Although it is important to ask the questions necessary to find out if in fact they have seen
your pet, it is equally important to allow the caller to tell their story.
IMPORTANT: Do not prompt the caller with any physical descriptions of your pet. Allow them to describe the animal they
saw. It is helpful to have a Lost Dog Appearance & Behaviour Profile at the ready when you receive witness information. Keep the form available by your phone and in
your car at all times.
“I am looking at your dog right now”
If you receive this call, in your most enthusiastic and sincere voice, ask the caller to please stay and watch your pet as
you are already out the door and getting in the car. If you can keep them on the phone and converse with them about the dog
they are looking at, they can monitor the animal should it move from the location. If the dog begins to move they can tell
you in which direction and where.
Sometimes it is helpful to ask them to try and call the animal by using the pet’s
name and see what the response is.
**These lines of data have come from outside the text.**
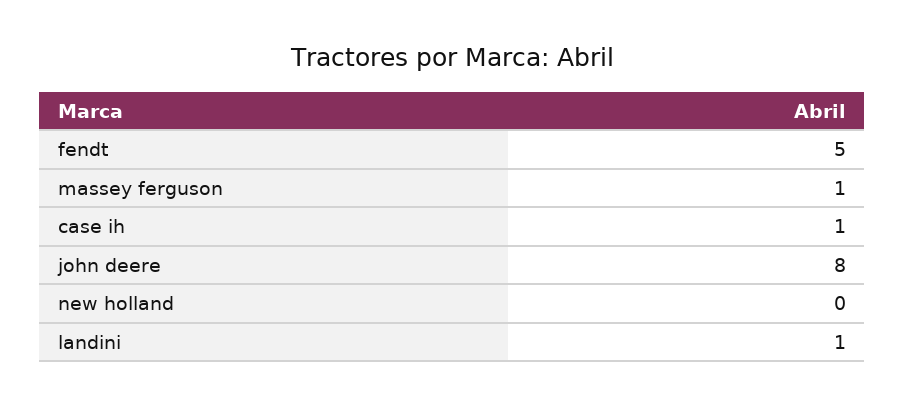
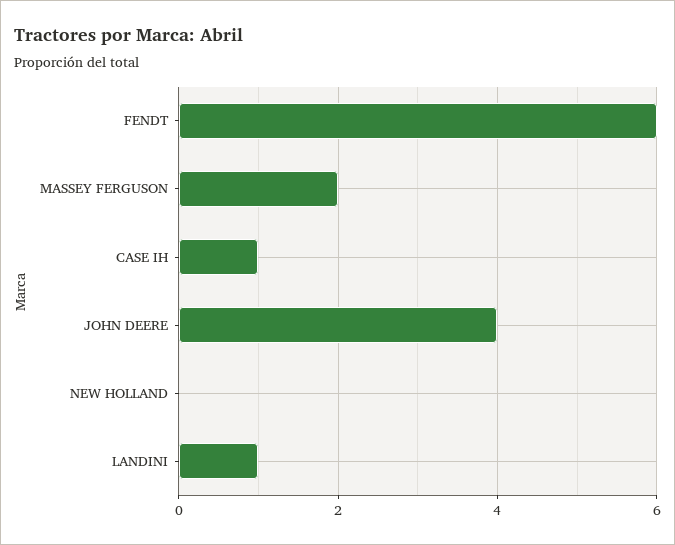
  {
-   "fendt": 5,
+   "fendt": 6,
-   "massey ferguson": 1,
+   "massey ferguson": 2,
    "case ih": 1,
-   "john deere": 8,
+   "john deere": 4,
    "new holland": 0,
    "landini": 1
  }

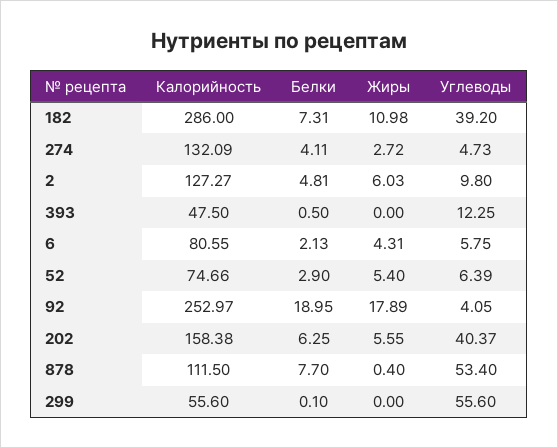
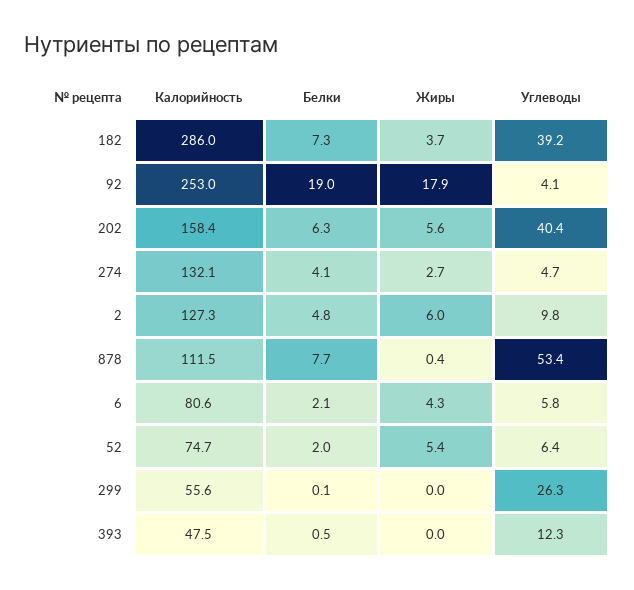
  {
    "Калорийность": {
      "182": 286,
      "274": 132.09,
      "2": 127.27,
      "393": 47.5,
      "6": 80.55,
      "52": 74.66,
      "92": 252.97,
      "202": 158.38,
      "878": 111.5,
      "299": 55.6
    },
    "Белки": {
      "182": 7.31,
      "274": 4.11,
      "2": 4.81,
      "393": 0.5,
      "6": 2.13,
-     "52": 2.9,
+     "52": 2,
      "92": 18.95,
      "202": 6.25,
      "878": 7.7,
      "299": 0.1
    },
    "Жиры": {
-     "182": 10.98,
+     "182": 3.7,
      "274": 2.72,
      "2": 6.03,
      "393": 0,
      "6": 4.31,
      "52": 5.4,
      "92": 17.89,
      "202": 5.55,
      "878": 0.4,
      "299": 0
    },
    "Углеводы": {
      "182": 39.2,
      "274": 4.73,
      "2": 9.8,
      "393": 12.25,
      "6": 5.75,
      "52": 6.39,
      "92": 4.05,
      "202": 40.37,
      "878": 53.4,
-     "299": 55.6
+     "299": 26.3
    }
  }

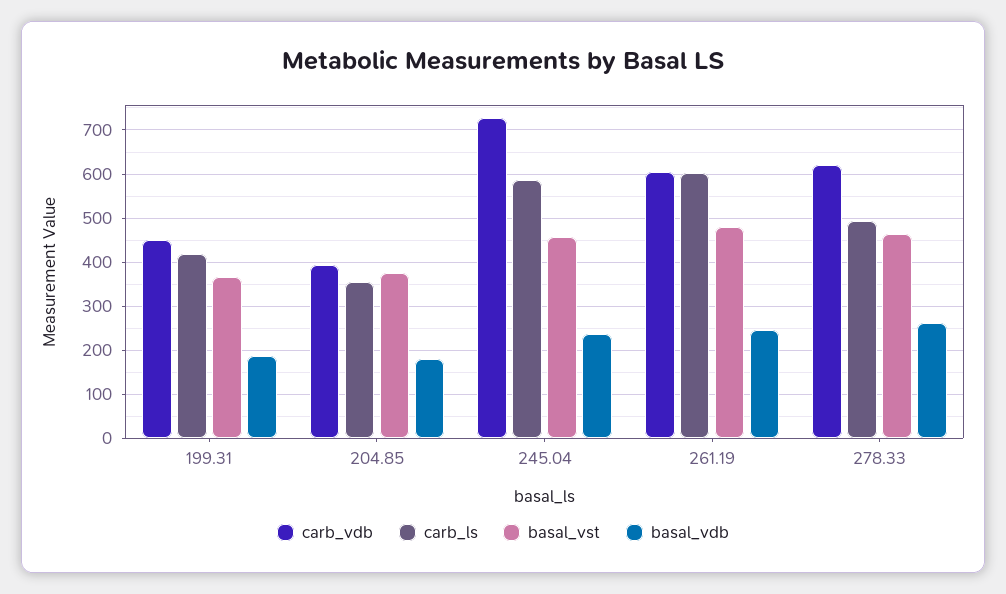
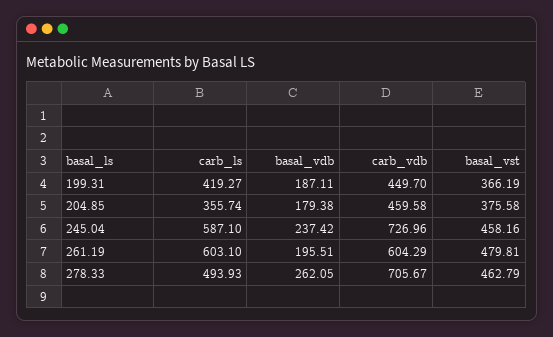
  {
    "carb_vdb": {
      "199.31": 449.7,
-     "204.85": 400,
+     "204.85": 459.58,
      "245.04": 726.96,
      "261.19": 604.29,
-     "278.33": 620
+     "278.33": 705.67
    },
    "carb_ls": {
      "199.31": 419.27,
      "204.85": 355.74,
      "245.04": 587.1,
      "261.19": 603.1,
      "278.33": 493.93
    },
    "basal_vst": {
      "199.31": 366.19,
      "204.85": 375.58,
      "245.04": 458.16,
      "261.19": 479.81,
      "278.33": 462.79
    },
    "basal_vdb": {
      "199.31": 187.11,
      "204.85": 179.38,
      "245.04": 237.42,
-     "261.19": 240,
+     "261.19": 195.51,
      "278.33": 262.05
    }
  }

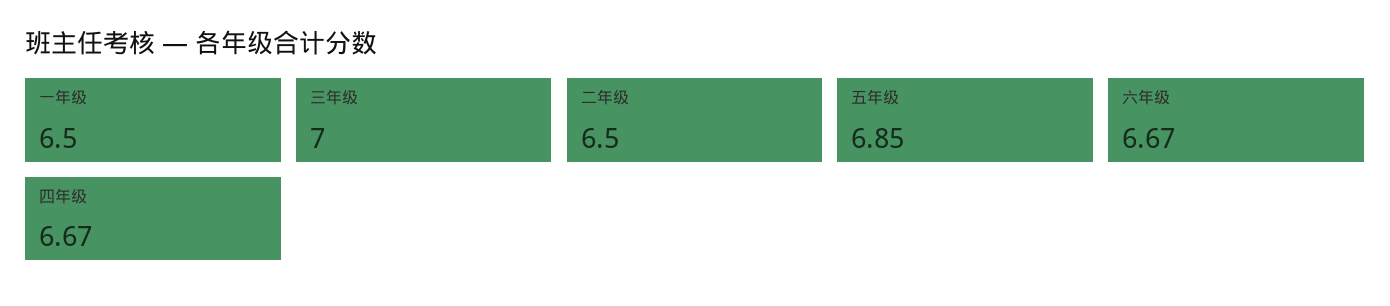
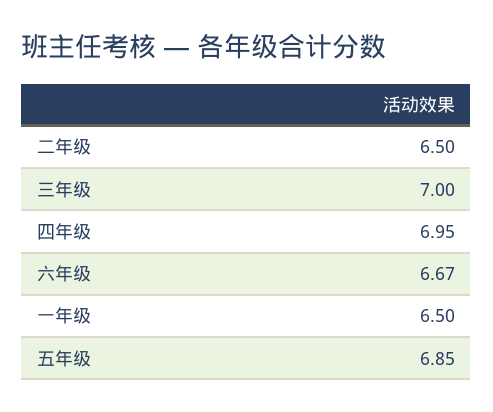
  {
    "一年级": 6.5,
    "三年级": 7,
    "二年级": 6.5,
    "五年级": 6.85,
    "六年级": 6.67,
-   "四年级": 6.67
+   "四年级": 6.95
  }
However, general rule of thumb…
your dog has been gone longer than 48 hours and has NOT allowed
approach by a stranger, it is usually better to ask the individual to not approach or attempt to catch your
dog but instead to just observe and report what they see.
We have on more than one occasion experienced an enthusiastic caller accidentally chasing the pet
into the street. So encourage the caller to stay with you on the phone. Sometimes that may not be easy. We have had callers
say, “I see your pet right now but I am on my way to church and I don’t want to be late.”
In one case the client was just four minutes away and had been trying to get close to her dog for over six weeks! The
caller hung up refusing to stay another few minutes. The dog had left by the time its owner arrived and the pet owner had
no idea in which direction he went.
So continue to talk with the caller and try to persuade them to stay until you arrive. Remind them
of the reward, how important your pet is to you, how you have been unable to sleep... use anything but try to convince them
to stay and watch the dog as you frantically but calmly try to get to the location. Most callers will stay until you arrive.